Y.P.A.A.

Poster in the Campus Y building

 

Failure to notice the world in which we live, getting by without discernment of even a commonsensical strain, is failure to be adequate stewards of our responsibilities.  I wager that of the thousands of students who have passed by the imposing campus Y building few have stopped to imagine what the thing is.  The other night I took the opportunity to imagine and, after hours of research, I have no idea.

The Campus Y is simultaneously a department of the university (under the Division of Student Affairs) as well as a student organization.  Or, rather, it is a collection of various and sundry student organizations.  It had its beginnings as a YMCA and YWCA in the late 1800s and early 1900s, but in the 60s and 70s it dropped the Christian part and now “seeks social justice through the cultivation of plurality.”  What does that mean exactly?  Nothing coherent I can tell you.
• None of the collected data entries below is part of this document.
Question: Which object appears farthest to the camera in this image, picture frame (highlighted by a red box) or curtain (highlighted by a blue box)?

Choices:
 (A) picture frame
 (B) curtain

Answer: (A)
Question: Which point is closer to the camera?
My first direct encounter with the campus Y came last semester when I had some business in the newly renovated building.  As I stood waiting, I admired the posters hung along the wall, strewn over everywhere.  My favorite was the one that displayed the communist flag.  “Is the Campus Y secretly a communist front group?”  I thought.  If so someone needs to work on the secret part.  The Campus Y is involved with the U.S. Social Forum, a blatantly anti-American organization, it is involved with an event entitled the Social and Economic Justice Fair, it actively fights for “worker’s rights,” it campaigns on behalf of unions, and it believes in instituting a “livable wage” (as opposed to the minimum wage) for workers.
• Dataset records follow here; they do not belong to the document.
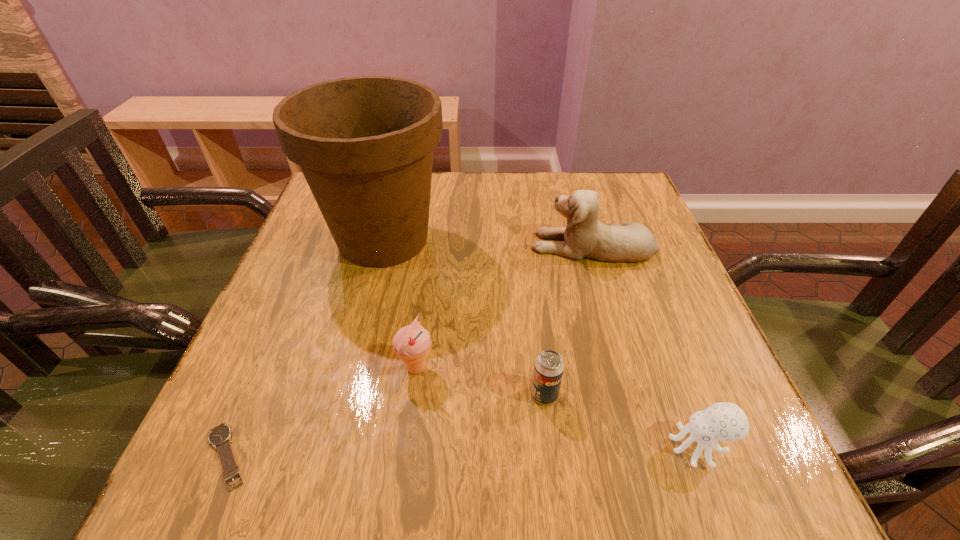
The image size is (960, 540). In order to click on the tallest object in this screenshot , I will do click(x=365, y=145).

Image resolution: width=960 pixels, height=540 pixels. What are the coordinates of `puppy` in the screenshot? It's located at (585, 236).

Where is `icecream`? The width and height of the screenshot is (960, 540). icecream is located at coordinates (412, 343).

This screenshot has height=540, width=960. What are the coordinates of `octopus` in the screenshot? It's located at (723, 421).

Where is `beer can`? Image resolution: width=960 pixels, height=540 pixels. beer can is located at coordinates point(548,370).

Where is `watch`? Image resolution: width=960 pixels, height=540 pixels. watch is located at coordinates (220, 436).

This screenshot has height=540, width=960. I want to click on vacant area situated on the front of the tallest object, so click(x=353, y=356).

I want to click on vacant space located 0.210m on the front-facing side of the fifth shortest object, so click(442, 245).

Identify the location of blank area located on the front-facing side of the fifth shortest object. The width and height of the screenshot is (960, 540). (370, 245).

Find the location of `vacant area situated 0.390m on the front-facing side of the fifth shortest object`. vacant area situated 0.390m on the front-facing side of the fifth shortest object is located at coordinates (366, 245).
The Y is involved in the “progressive” movement in other ways as well.  It was among the first to fight for an LGBTQ resource center back in 2002, starting a special committee, SPECTRUM, to focus on “education and outreach” for the LGBTQ community; it also came out against AIO Fraternity’s bout with the university over the right to deny people into their Christian Frat who were not Christian; it advocates for “equal access to college education” for illegal immigrants; it stands “in solidarity for the Palestinian people;” it holds a Race Relations Week in which there are such productive events as the “Mix it up Dinner” in which people of different races sit together (and feel good I suppose); also, it is decidedly anti-Iraq War.

My favorite Campus Y activities involve homelessness.  Street soccer games are put on for the homeless; members of the Campus Y “sleep in” periodically for homelessness; and the Y has begun a magazine in which the homeless can write articles about, well, homelessness (the magazine is free btw).

Perhaps most bizarre is the Campus Y’s weirdness regarding the topic of Sex.  The Y held an event entitled Carolina United on Wednesday, September 12, 2007 in which the “phrase of the night was ‘snap judgments’ as students discussed how quickly people judge others and how to avoid ignorant assumptions.”  Aside from the Barney-like parallels that make me laugh, I fear I must inform the Y that I assume any organization that offers the service of condomgrams, “condoms attached to a personalized Valentines Day message,” is not worth the spittle used to seal the perverted telegrams it sends.  The Campus Y’s official stance on fornication?  “Sex is Cool.”  (You can’t make this stuff up).

What is the Campus Y you ask?  Who the heck knows, but it sure aint the YMCA.  Rather, perhaps the Y should consider renaming itself the YPAA; the Young Peoples Atheist Association.